Field potential soil variability index to identify precision agriculture opportunity

Authors: Bobryk, Christopher; Yost, Matt; Kitchen, Newell

Submitted to: International Conference on Precision Agriculture Abstracts & Proceedings
Publication Type: Proceedings
Publication Acceptance Date: 6/15/2016
Publication Date: 7/31/2016
Citation: Bobryk, C.W., Yost, M.A., Kitchen, N.R. 2016. Field potential soil variability index to identify precision agriculture opportunity. In: International Conference on Precision Agriculture, July 31-August 4, 2016, St. Louis, Missouri. Available: https://www.ispag.org/proceedings/?action=abstract&id=2124.

Interpretive Summary: Precision agriculture (PA) technologies are not widely used and many are hesitant to adopt PA because uncertainty exists about performance or the potential return on investment. These concerns could be better addressed by understanding where potential soil variability exists. Therefore, identifying fields that exhibit the most variation in soil characteristics could greatly advance PA adoption and use. The objectives of this research were to: 1) calculate the amount of potential soil variability, 2) generate a variability index (VI), and 3) determine where groups of high or low clusters of VIs exist across the study area. This analysis focused on soil variability in agricultural fields across Missouri, USA. We calculated a VI for clay and organic matter content at two depth increments (0-30 and 0-120 cm) using the National Resources Conservation Service’s (NRCS) Soil Survey Geographic database (SSURGO). Clusters of high VI values for both clay and organic matter were found for many fields along the Missouri and Mississippi Rivers. This index would suggest that these areas of the state of Missouri are most suitable for PA applications. In contrast, groups of fields with the lowest VI values for organic matter were found within the Central Claypan and Southern Mississippi River Alluvium major land resource areas. These regions may not be as suitable for PA applications. The next step is to apply this procedure to larger geographic regions. Output from this research could be used as a tool to aide suppliers and practitioners in determining areas with the greatest opportunities to implement PA. Since a basic premise of PA is improved input efficiency, application of these results could improve economic returns for farmers, as well as benefit the public by decreasing field losses of agricultural chemicals into lakes and streams.

Technical Abstract: Precision agriculture (PA) technologies used for identifying and managing within-field variability are not widely used despite decades of advancement.
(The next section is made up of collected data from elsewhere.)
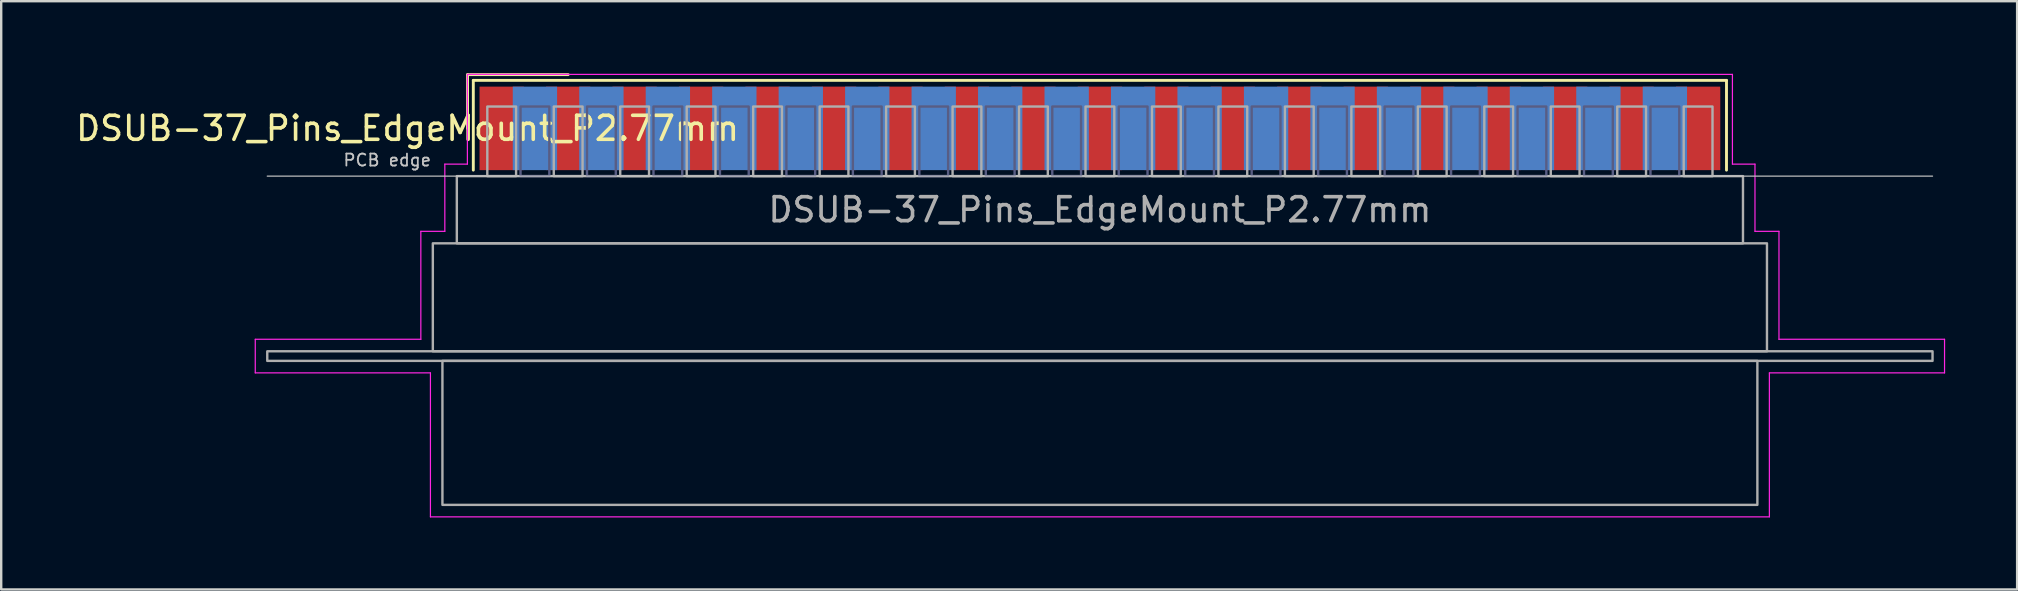
<source format=kicad_pcb>
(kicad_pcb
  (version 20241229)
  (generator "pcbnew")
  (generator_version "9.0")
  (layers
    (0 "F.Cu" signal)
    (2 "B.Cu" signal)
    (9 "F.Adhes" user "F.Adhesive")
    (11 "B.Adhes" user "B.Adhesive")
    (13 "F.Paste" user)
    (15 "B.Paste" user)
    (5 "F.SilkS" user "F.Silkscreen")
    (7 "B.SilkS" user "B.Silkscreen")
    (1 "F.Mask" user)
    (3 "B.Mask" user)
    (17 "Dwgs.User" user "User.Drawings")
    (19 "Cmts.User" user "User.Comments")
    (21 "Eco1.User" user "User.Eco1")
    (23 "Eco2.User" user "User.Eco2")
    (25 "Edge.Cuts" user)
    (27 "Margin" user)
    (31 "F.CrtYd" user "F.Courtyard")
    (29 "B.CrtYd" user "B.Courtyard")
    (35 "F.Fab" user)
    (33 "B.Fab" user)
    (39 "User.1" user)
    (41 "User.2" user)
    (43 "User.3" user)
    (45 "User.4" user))
  (footprint "DSUB-37_Pins_EdgeMount_P2.77mm"
    (layer "F.Cu")
    (at 42.788 2.3)
    (property "Reference" "DSUB-37_Pins_EdgeMount_P2.77mm" (at -28.853 0 0) (layer "F.SilkS") (effects (font (size 1 1) (thickness 0.15))))
    (attr smd)
    (fp_line (start -26.353 -2.24) (end -22.16 -2.24) (stroke (width 0.12) (type solid)) (layer "F.SilkS"))
    (fp_line (start -26.353 0) (end -26.353 -2.24) (stroke (width 0.12) (type solid)) (layer "F.SilkS"))
    (fp_line (start -26.113 -2) (end -26.113 1.74) (stroke (width 0.12) (type solid)) (layer "F.SilkS"))
    (fp_line (start 26.113 -2) (end -26.113 -2) (stroke (width 0.12) (type solid)) (layer "F.SilkS"))
    (fp_line (start 26.113 1.74) (end 26.113 -2) (stroke (width 0.12) (type solid)) (layer "F.SilkS"))
    (fp_line (start -34.7 1.99) (end 34.7 1.99) (stroke (width 0.05) (type solid)) (layer "Dwgs.User"))
    (fp_line (start -35.2 8.79) (end -28.3 8.79) (stroke (width 0.05) (type solid)) (layer "F.CrtYd"))
    (fp_line (start -35.2 10.19) (end -35.2 8.79) (stroke (width 0.05) (type solid)) (layer "F.CrtYd"))
    (fp_line (start -28.3 4.29) (end -27.3 4.29) (stroke (width 0.05) (type solid)) (layer "F.CrtYd"))
    (fp_line (start -28.3 8.79) (end -28.3 4.29) (stroke (width 0.05) (type solid)) (layer "F.CrtYd"))
    (fp_line (start -27.9 10.19) (end -35.2 10.19) (stroke (width 0.05) (type solid)) (layer "F.CrtYd"))
    (fp_line (start -27.9 16.19) (end -27.9 10.19) (stroke (width 0.05) (type solid)) (layer "F.CrtYd"))
    (fp_line (start -27.3 1.49) (end -26.36 1.49) (stroke (width 0.05) (type solid)) (layer "F.CrtYd"))
    (fp_line (start -27.3 4.29) (end -27.3 1.49) (stroke (width 0.05) (type solid)) (layer "F.CrtYd"))
    (fp_line (start -26.36 -2.25) (end 26.36 -2.25) (stroke (width 0.05) (type solid)) (layer "F.CrtYd"))
    (fp_line (start -26.36 1.49) (end -26.36 -2.25) (stroke (width 0.05) (type solid)) (layer "F.CrtYd"))
    (fp_line (start 26.36 -2.25) (end 26.36 1.49) (stroke (width 0.05) (type solid)) (layer "F.CrtYd"))
    (fp_line (start 26.36 1.49) (end 27.3 1.49) (stroke (width 0.05) (type solid)) (layer "F.CrtYd"))
    (fp_line (start 27.3 1.49) (end 27.3 4.29) (stroke (width 0.05) (type solid)) (layer "F.CrtYd"))
    (fp_line (start 27.3 4.29) (end 28.3 4.29) (stroke (width 0.05) (type solid)) (layer "F.CrtYd"))
    (fp_line (start 27.9 10.19) (end 27.9 16.19) (stroke (width 0.05) (type solid)) (layer "F.CrtYd"))
    (fp_line (start 27.9 16.19) (end -27.9 16.19) (stroke (width 0.05) (type solid)) (layer "F.CrtYd"))
    (fp_line (start 28.3 4.29) (end 28.3 8.79) (stroke (width 0.05) (type solid)) (layer "F.CrtYd"))
    (fp_line (start 28.3 8.79) (end 35.2 8.79) (stroke (width 0.05) (type solid)) (layer "F.CrtYd"))
    (fp_line (start 35.2 8.79) (end 35.2 10.19) (stroke (width 0.05) (type solid)) (layer "F.CrtYd"))
    (fp_line (start 35.2 10.19) (end 27.9 10.19) (stroke (width 0.05) (type solid)) (layer "F.CrtYd"))
    (fp_rect (start -24.145 -0.91) (end -22.945 1.99) (stroke (width 0.1) (type solid)) (fill no) (layer "B.Fab"))
    (fp_rect (start -21.375 -0.91) (end -20.175 1.99) (stroke (width 0.1) (type solid)) (fill no) (layer "B.Fab"))
    (fp_rect (start -18.605 -0.91) (end -17.405 1.99) (stroke (width 0.1) (type solid)) (fill no) (layer "B.Fab"))
    (fp_rect (start -15.835 -0.91) (end -14.635 1.99) (stroke (width 0.1) (type solid)) (fill no) (layer "B.Fab"))
    (fp_rect (start -13.065 -0.91) (end -11.865 1.99) (stroke (width 0.1) (type solid)) (fill no) (layer "B.Fab"))
    (fp_rect (start -10.295 -0.91) (end -9.095 1.99) (stroke (width 0.1) (type solid)) (fill no) (layer "B.Fab"))
    (fp_rect (start -7.525 -0.91) (end -6.325 1.99) (stroke (width 0.1) (type solid)) (fill no) (layer "B.Fab"))
    (fp_rect (start -4.755 -0.91) (end -3.555 1.99) (stroke (width 0.1) (type solid)) (fill no) (layer "B.Fab"))
    (fp_rect (start -1.985 -0.91) (end -0.785 1.99) (stroke (width 0.1) (type solid)) (fill no) (layer "B.Fab"))
    (fp_rect (start 0.785 -0.91) (end 1.985 1.99) (stroke (width 0.1) (type solid)) (fill no) (layer "B.Fab"))
    (fp_rect (start 3.555 -0.91) (end 4.755 1.99) (stroke (width 0.1) (type solid)) (fill no) (layer "B.Fab"))
    (fp_rect (start 6.325 -0.91) (end 7.525 1.99) (stroke (width 0.1) (type solid)) (fill no) (layer "B.Fab"))
    (fp_rect (start 9.095 -0.91) (end 10.295 1.99) (stroke (width 0.1) (type solid)) (fill no) (layer "B.Fab"))
    (fp_rect (start 11.865 -0.91) (end 13.065 1.99) (stroke (width 0.1) (type solid)) (fill no) (layer "B.Fab"))
    (fp_rect (start 14.635 -0.91) (end 15.835 1.99) (stroke (width 0.1) (type solid)) (fill no) (layer "B.Fab"))
    (fp_rect (start 17.405 -0.91) (end 18.605 1.99) (stroke (width 0.1) (type solid)) (fill no) (layer "B.Fab"))
    (fp_rect (start 20.175 -0.91) (end 21.375 1.99) (stroke (width 0.1) (type solid)) (fill no) (layer "B.Fab"))
    (fp_rect (start 22.945 -0.91) (end 24.145 1.99) (stroke (width 0.1) (type solid)) (fill no) (layer "B.Fab"))
    (fp_rect (start -34.7 9.29) (end 34.7 9.69) (stroke (width 0.1) (type solid)) (fill no) (layer "F.Fab"))
    (fp_rect (start -27.8 4.79) (end 27.8 9.29) (stroke (width 0.1) (type solid)) (fill no) (layer "F.Fab"))
    (fp_rect (start -27.4 9.69) (end 27.4 15.69) (stroke (width 0.1) (type solid)) (fill no) (layer "F.Fab"))
    (fp_rect (start -26.8 1.99) (end 26.8 4.79) (stroke (width 0.1) (type solid)) (fill no) (layer "F.Fab"))
    (fp_rect (start -25.53 -0.91) (end -24.33 1.99) (stroke (width 0.1) (type solid)) (fill no) (layer "F.Fab"))
    (fp_rect (start -22.76 -0.91) (end -21.56 1.99) (stroke (width 0.1) (type solid)) (fill no) (layer "F.Fab"))
    (fp_rect (start -19.99 -0.91) (end -18.79 1.99) (stroke (width 0.1) (type solid)) (fill no) (layer "F.Fab"))
    (fp_rect (start -17.22 -0.91) (end -16.02 1.99) (stroke (width 0.1) (type solid)) (fill no) (layer "F.Fab"))
    (fp_rect (start -14.45 -0.91) (end -13.25 1.99) (stroke (width 0.1) (type solid)) (fill no) (layer "F.Fab"))
    (fp_rect (start -11.68 -0.91) (end -10.48 1.99) (stroke (width 0.1) (type solid)) (fill no) (layer "F.Fab"))
    (fp_rect (start -8.91 -0.91) (end -7.71 1.99) (stroke (width 0.1) (type solid)) (fill no) (layer "F.Fab"))
    (fp_rect (start -6.14 -0.91) (end -4.94 1.99) (stroke (width 0.1) (type solid)) (fill no) (layer "F.Fab"))
    (fp_rect (start -3.37 -0.91) (end -2.17 1.99) (stroke (width 0.1) (type solid)) (fill no) (layer "F.Fab"))
    (fp_rect (start -0.6 -0.91) (end 0.6 1.99) (stroke (width 0.1) (type solid)) (fill no) (layer "F.Fab"))
    (fp_rect (start 2.17 -0.91) (end 3.37 1.99) (stroke (width 0.1) (type solid)) (fill no) (layer "F.Fab"))
    (fp_rect (start 4.94 -0.91) (end 6.14 1.99) (stroke (width 0.1) (type solid)) (fill no) (layer "F.Fab"))
    (fp_rect (start 7.71 -0.91) (end 8.91 1.99) (stroke (width 0.1) (type solid)) (fill no) (layer "F.Fab"))
    (fp_rect (start 10.48 -0.91) (end 11.68 1.99) (stroke (width 0.1) (type solid)) (fill no) (layer "F.Fab"))
    (fp_rect (start 13.25 -0.91) (end 14.45 1.99) (stroke (width 0.1) (type solid)) (fill no) (layer "F.Fab"))
    (fp_rect (start 16.02 -0.91) (end 17.22 1.99) (stroke (width 0.1) (type solid)) (fill no) (layer "F.Fab"))
    (fp_rect (start 18.79 -0.91) (end 19.99 1.99) (stroke (width 0.1) (type solid)) (fill no) (layer "F.Fab"))
    (fp_rect (start 21.56 -0.91) (end 22.76 1.99) (stroke (width 0.1) (type solid)) (fill no) (layer "F.Fab"))
    (fp_rect (start 24.33 -0.91) (end 25.53 1.99) (stroke (width 0.1) (type solid)) (fill no) (layer "F.Fab"))
    (fp_text user "PCB edge" (at -29.7 1.323 0) (layer "Dwgs.User") (effects (font (size 0.5 0.5) (thickness 0.075))))
    (fp_text user "${REFERENCE}" (at 0 3.39 0) (layer "F.Fab") (effects (font (size 1 1) (thickness 0.15))))
    (pad "1" smd rect (at -24.93 0) (size 1.847 3.48) (layers "F.Cu" "F.Mask" "F.Paste"))
    (pad "2" smd rect (at -22.16 0) (size 1.847 3.48) (layers "F.Cu" "F.Mask" "F.Paste"))
    (pad "3" smd rect (at -19.39 0) (size 1.847 3.48) (layers "F.Cu" "F.Mask" "F.Paste"))
    (pad "4" smd rect (at -16.62 0) (size 1.847 3.48) (layers "F.Cu" "F.Mask" "F.Paste"))
    (pad "5" smd rect (at -13.85 0) (size 1.847 3.48) (layers "F.Cu" "F.Mask" "F.Paste"))
    (pad "6" smd rect (at -11.08 0) (size 1.847 3.48) (layers "F.Cu" "F.Mask" "F.Paste"))
    (pad "7" smd rect (at -8.31 0) (size 1.847 3.48) (layers "F.Cu" "F.Mask" "F.Paste"))
    (pad "8" smd rect (at -5.54 0) (size 1.847 3.48) (layers "F.Cu" "F.Mask" "F.Paste"))
    (pad "9" smd rect (at -2.77 0) (size 1.847 3.48) (layers "F.Cu" "F.Mask" "F.Paste"))
    (pad "10" smd rect (at 0 0) (size 1.847 3.48) (layers "F.Cu" "F.Mask" "F.Paste"))
    (pad "11" smd rect (at 2.77 0) (size 1.847 3.48) (layers "F.Cu" "F.Mask" "F.Paste"))
    (pad "12" smd rect (at 5.54 0) (size 1.847 3.48) (layers "F.Cu" "F.Mask" "F.Paste"))
    (pad "13" smd rect (at 8.31 0) (size 1.847 3.48) (layers "F.Cu" "F.Mask" "F.Paste"))
    (pad "14" smd rect (at 11.08 0) (size 1.847 3.48) (layers "F.Cu" "F.Mask" "F.Paste"))
    (pad "15" smd rect (at 13.85 0) (size 1.847 3.48) (layers "F.Cu" "F.Mask" "F.Paste"))
    (pad "16" smd rect (at 16.62 0) (size 1.847 3.48) (layers "F.Cu" "F.Mask" "F.Paste"))
    (pad "17" smd rect (at 19.39 0) (size 1.847 3.48) (layers "F.Cu" "F.Mask" "F.Paste"))
    (pad "18" smd rect (at 22.16 0) (size 1.847 3.48) (layers "F.Cu" "F.Mask" "F.Paste"))
    (pad "19" smd rect (at 24.93 0) (size 1.847 3.48) (layers "F.Cu" "F.Mask" "F.Paste"))
    (pad "20" smd rect (at -23.545 0) (size 1.847 3.48) (layers "B.Cu" "B.Mask" "B.Paste"))
    (pad "21" smd rect (at -20.775 0) (size 1.847 3.48) (layers "B.Cu" "B.Mask" "B.Paste"))
    (pad "22" smd rect (at -18.005 0) (size 1.847 3.48) (layers "B.Cu" "B.Mask" "B.Paste"))
    (pad "23" smd rect (at -15.235 0) (size 1.847 3.48) (layers "B.Cu" "B.Mask" "B.Paste"))
    (pad "24" smd rect (at -12.465 0) (size 1.847 3.48) (layers "B.Cu" "B.Mask" "B.Paste"))
    (pad "25" smd rect (at -9.695 0) (size 1.847 3.48) (layers "B.Cu" "B.Mask" "B.Paste"))
    (pad "26" smd rect (at -6.925 0) (size 1.847 3.48) (layers "B.Cu" "B.Mask" "B.Paste"))
    (pad "27" smd rect (at -4.155 0) (size 1.847 3.48) (layers "B.Cu" "B.Mask" "B.Paste"))
    (pad "28" smd rect (at -1.385 0) (size 1.847 3.48) (layers "B.Cu" "B.Mask" "B.Paste"))
    (pad "29" smd rect (at 1.385 0) (size 1.847 3.48) (layers "B.Cu" "B.Mask" "B.Paste"))
    (pad "30" smd rect (at 4.155 0) (size 1.847 3.48) (layers "B.Cu" "B.Mask" "B.Paste"))
    (pad "31" smd rect (at 6.925 0) (size 1.847 3.48) (layers "B.Cu" "B.Mask" "B.Paste"))
    (pad "32" smd rect (at 9.695 0) (size 1.847 3.48) (layers "B.Cu" "B.Mask" "B.Paste"))
    (pad "33" smd rect (at 12.465 0) (size 1.847 3.48) (layers "B.Cu" "B.Mask" "B.Paste"))
    (pad "34" smd rect (at 15.235 0) (size 1.847 3.48) (layers "B.Cu" "B.Mask" "B.Paste"))
    (pad "35" smd rect (at 18.005 0) (size 1.847 3.48) (layers "B.Cu" "B.Mask" "B.Paste"))
    (pad "36" smd rect (at 20.775 0) (size 1.847 3.48) (layers "B.Cu" "B.Mask" "B.Paste"))
    (pad "37" smd rect (at 23.545 0) (size 1.847 3.48) (layers "B.Cu" "B.Mask" "B.Paste")))
  (gr_rect
    (start -3 -3)
    (end 81.013 21.515)
    (stroke (width 0.1) (type default))
    (fill no)
    (layer "Edge.Cuts")))
</source>
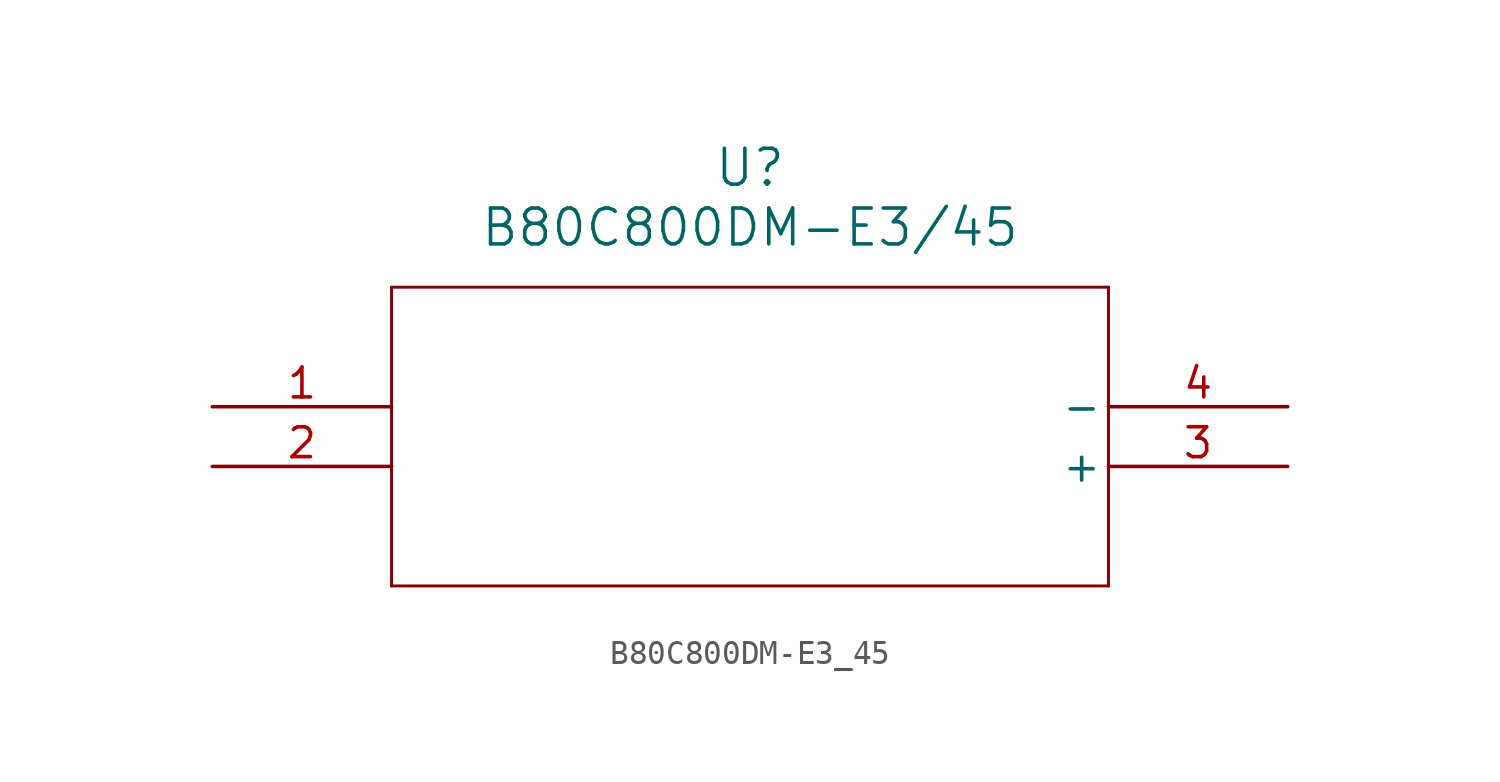
<source format=kicad_sym>
(kicad_symbol_lib
  (version 20211014)
  (generator kicad_symbol_editor)
  (symbol "B80C800DM-E3_45"
    (pin_names
      (offset 0.254))
    (property "Reference" "U"
      (at 22.86 10.16 0)
      (effects (font (size 1.524 1.524))))
    (property "Value" "B80C800DM-E3/45"
      (at 22.86 7.62 0)
      (effects (font (size 1.524 1.524))))
    (symbol "B80C800DM-E3_45_0_1"
      (polyline (pts (xy 7.62 5.08) (xy 7.62 -7.62)) (stroke (width 0.127) (type default) (color 0 0 0 0)) (fill (type none)))
      (polyline (pts (xy 7.62 -7.62) (xy 38.1 -7.62)) (stroke (width 0.127) (type default) (color 0 0 0 0)) (fill (type none)))
      (polyline (pts (xy 38.1 -7.62) (xy 38.1 5.08)) (stroke (width 0.127) (type default) (color 0 0 0 0)) (fill (type none)))
      (polyline (pts (xy 38.1 5.08) (xy 7.62 5.08)) (stroke (width 0.127) (type default) (color 0 0 0 0)) (fill (type none)))
      (pin unspecified line (at 0 0 0) (length 7.62) (name "~" (effects (font (size 1.27 1.27)))) (number "1" (effects (font (size 1.27 1.27)))))
      (pin unspecified line (at 0 -2.54 0) (length 7.62) (name "~" (effects (font (size 1.27 1.27)))) (number "2" (effects (font (size 1.27 1.27)))))
      (pin unspecified line (at 45.72 -2.54 180) (length 7.62) (name "+" (effects (font (size 1.27 1.27)))) (number "3" (effects (font (size 1.27 1.27)))))
      (pin unspecified line (at 45.72 0 180) (length 7.62) (name "-" (effects (font (size 1.27 1.27)))) (number "4" (effects (font (size 1.27 1.27))))))))
</source>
Technological innovations in agronomic tools, such as canopy reflectance or electrical conductivity sensors, have created opportunities to achieve a greater understanding of within-field variability. However, many are hesitant to adopt PA because uncertainty exists about field-specific performance or the potential return on investment. These concerns could be better addressed by understanding where variability in soil physical and chemical properties may have the greatest effect on crop responses to inputs, such as nitrogen fertilizer. Therefore, identifying fields that exhibit the most variation in soil characteristics (e.g. clay and organic matter content) and developing an indicator of variation that has the potential to affect crop responses to inputs could greatly advance PA adoption and use. The objectives of this research were to: 1) quantify the amount of potential soil variability over a large region, 2) generate an index that numerically identified fields that exhibit degrees of field variability, and 3) evaluate spatial clustering of variability over the region. This analysis focused on soil variability in agricultural fields across Missouri, USA. We calculated a variability index (VI) for clay and organic matter content at two depth increments (0-30 and 0-120 cm) using soil information from the National Resources Conservation Service’s (NRCS) Soil Survey Geographic database (SSURGO). Ranges in VI for clay at the two depth increments were 1-82 and 1-91 with an average of 2.4 and 2.2, respectively. Organic matter VI averaged 2.0 and 2.3 for the two increments with narrower ranges from 1-42 and 1-29, accordingly. Significant high clay VI clusters at both increments were observed mostly along the Missouri River floodplain and across southeastern Missouri along the Mississippi River. High organic matter VI clusters exhibited similar distributions along the Missouri and Mississippi River floodplains; however, significant clusters of low organic matter VI values occurred within the Central Claypan and Southern Mississippi River Alluvium major land resource areas. Output from this research could be used as a decision support tool to aide suppliers and practitioners in determining the greatest opportunities to implement PA.